**WORK REQUEST**:
When the line containing "2. miR-test, a serum-based 13 miRNA signature" is reached, begin reproducing lines exactly and continue through the last line of the records below.

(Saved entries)
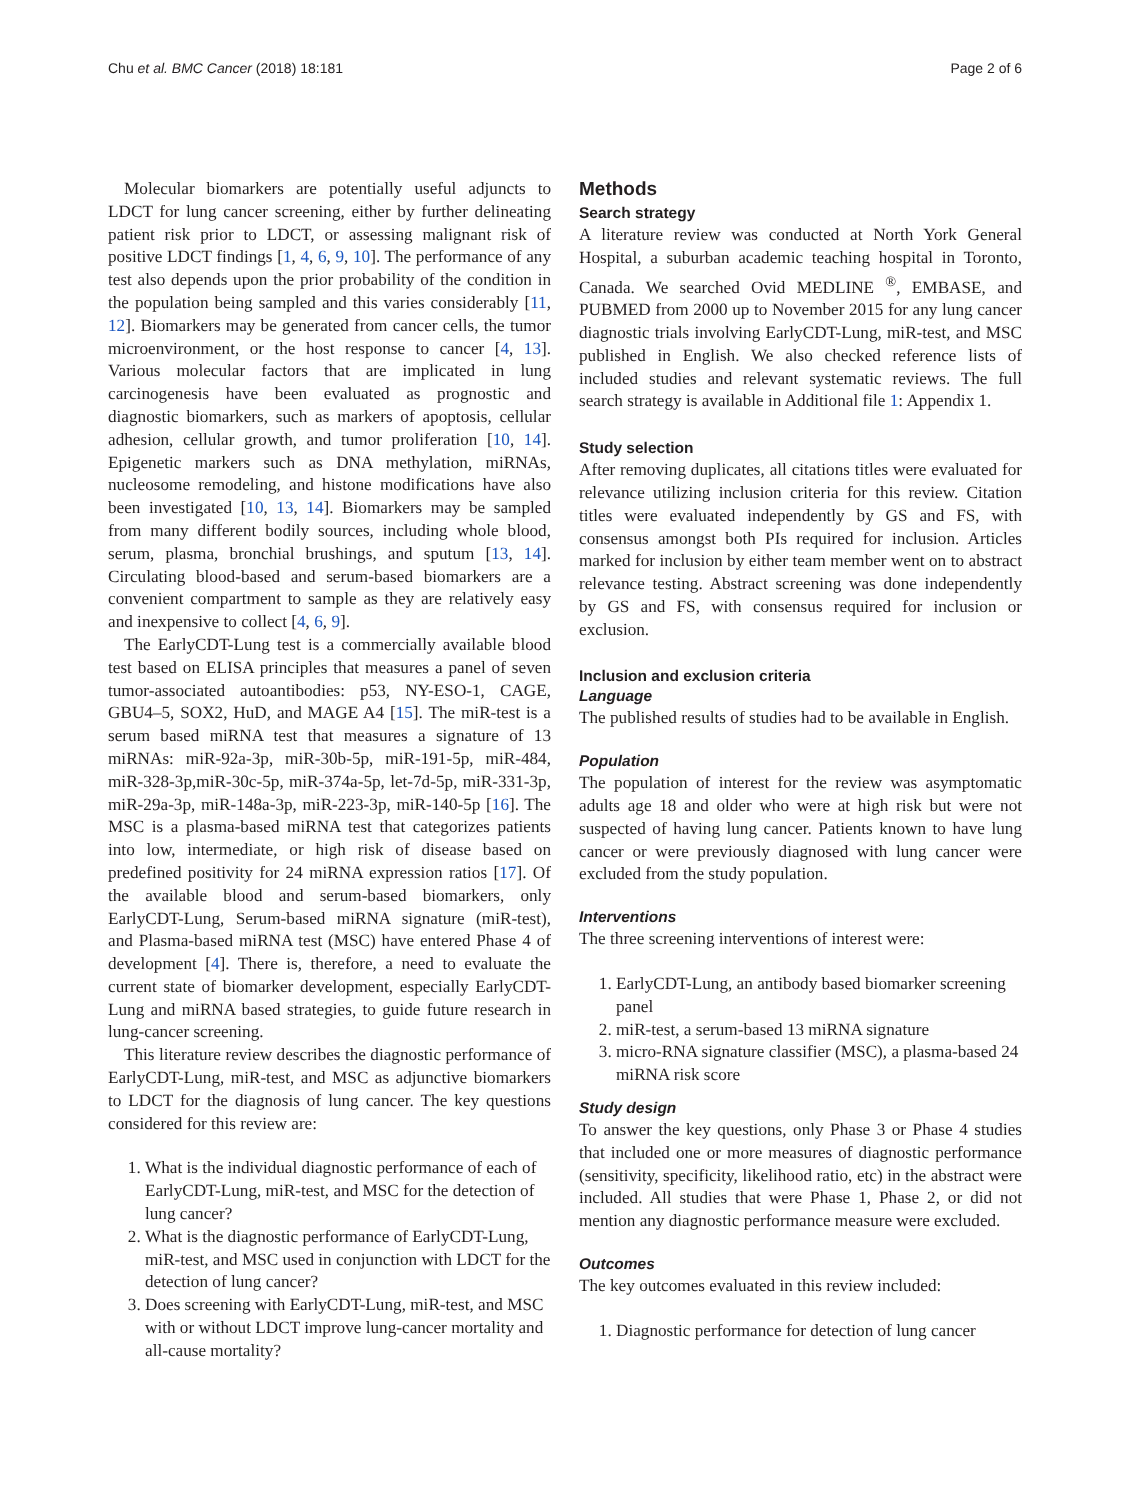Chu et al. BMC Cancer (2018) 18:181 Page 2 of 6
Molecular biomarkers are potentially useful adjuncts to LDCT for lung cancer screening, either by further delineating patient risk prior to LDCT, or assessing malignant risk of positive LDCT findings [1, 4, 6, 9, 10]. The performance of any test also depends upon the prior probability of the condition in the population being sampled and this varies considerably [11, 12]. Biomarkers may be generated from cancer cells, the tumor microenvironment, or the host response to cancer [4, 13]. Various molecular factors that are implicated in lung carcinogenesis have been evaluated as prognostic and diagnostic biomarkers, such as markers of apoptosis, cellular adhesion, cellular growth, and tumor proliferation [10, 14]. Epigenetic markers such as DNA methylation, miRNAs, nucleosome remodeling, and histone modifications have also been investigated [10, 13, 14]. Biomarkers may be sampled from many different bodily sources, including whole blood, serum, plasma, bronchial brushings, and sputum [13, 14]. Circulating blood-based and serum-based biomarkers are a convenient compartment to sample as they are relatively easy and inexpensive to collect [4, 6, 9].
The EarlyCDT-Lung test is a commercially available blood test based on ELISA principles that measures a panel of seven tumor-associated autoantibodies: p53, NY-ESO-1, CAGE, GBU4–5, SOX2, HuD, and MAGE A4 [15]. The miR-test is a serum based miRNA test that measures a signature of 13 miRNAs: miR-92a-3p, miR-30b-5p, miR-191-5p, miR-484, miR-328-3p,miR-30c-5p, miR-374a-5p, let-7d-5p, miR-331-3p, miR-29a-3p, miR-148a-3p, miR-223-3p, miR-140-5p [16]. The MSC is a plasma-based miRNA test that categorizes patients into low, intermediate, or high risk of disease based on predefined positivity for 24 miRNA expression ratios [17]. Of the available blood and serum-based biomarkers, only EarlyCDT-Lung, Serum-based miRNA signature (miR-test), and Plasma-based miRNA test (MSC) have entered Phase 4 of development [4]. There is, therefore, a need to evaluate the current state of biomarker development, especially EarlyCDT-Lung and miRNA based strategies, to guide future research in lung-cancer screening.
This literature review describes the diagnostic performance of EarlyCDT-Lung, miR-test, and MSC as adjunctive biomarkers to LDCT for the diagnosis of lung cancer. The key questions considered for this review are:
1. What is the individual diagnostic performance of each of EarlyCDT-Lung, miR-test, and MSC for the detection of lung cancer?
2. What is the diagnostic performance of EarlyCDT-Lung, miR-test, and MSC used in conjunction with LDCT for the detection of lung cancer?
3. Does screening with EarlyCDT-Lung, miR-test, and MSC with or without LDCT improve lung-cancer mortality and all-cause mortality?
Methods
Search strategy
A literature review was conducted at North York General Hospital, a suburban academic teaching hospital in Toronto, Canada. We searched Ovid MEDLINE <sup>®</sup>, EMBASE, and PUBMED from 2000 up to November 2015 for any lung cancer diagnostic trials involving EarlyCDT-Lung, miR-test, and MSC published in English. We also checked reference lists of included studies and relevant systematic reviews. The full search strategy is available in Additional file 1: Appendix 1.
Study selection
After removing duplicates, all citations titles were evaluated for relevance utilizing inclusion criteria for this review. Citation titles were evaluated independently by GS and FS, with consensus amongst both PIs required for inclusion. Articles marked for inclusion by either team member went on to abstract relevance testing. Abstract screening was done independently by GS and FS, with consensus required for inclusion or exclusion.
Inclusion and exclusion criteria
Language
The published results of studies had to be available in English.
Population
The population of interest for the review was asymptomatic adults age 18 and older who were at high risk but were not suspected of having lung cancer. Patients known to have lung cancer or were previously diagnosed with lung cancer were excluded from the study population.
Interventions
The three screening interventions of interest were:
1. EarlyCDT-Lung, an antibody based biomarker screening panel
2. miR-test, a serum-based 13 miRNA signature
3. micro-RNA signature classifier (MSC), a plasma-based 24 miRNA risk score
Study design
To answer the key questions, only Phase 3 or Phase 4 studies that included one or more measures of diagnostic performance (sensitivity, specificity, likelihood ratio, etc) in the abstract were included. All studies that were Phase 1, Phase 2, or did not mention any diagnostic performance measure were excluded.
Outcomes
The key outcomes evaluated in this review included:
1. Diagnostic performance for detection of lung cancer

**ANSWER BELOW**:
2. miR-test, a serum-based 13 miRNA signature
3. micro-RNA signature classifier (MSC), a plasma-based 24 miRNA risk score
Study design
To answer the key questions, only Phase 3 or Phase 4 studies that included one or more measures of diagnostic performance (sensitivity, specificity, likelihood ratio, etc) in the abstract were included. All studies that were Phase 1, Phase 2, or did not mention any diagnostic performance measure were excluded.
Outcomes
The key outcomes evaluated in this review included:
1. Diagnostic performance for detection of lung cancer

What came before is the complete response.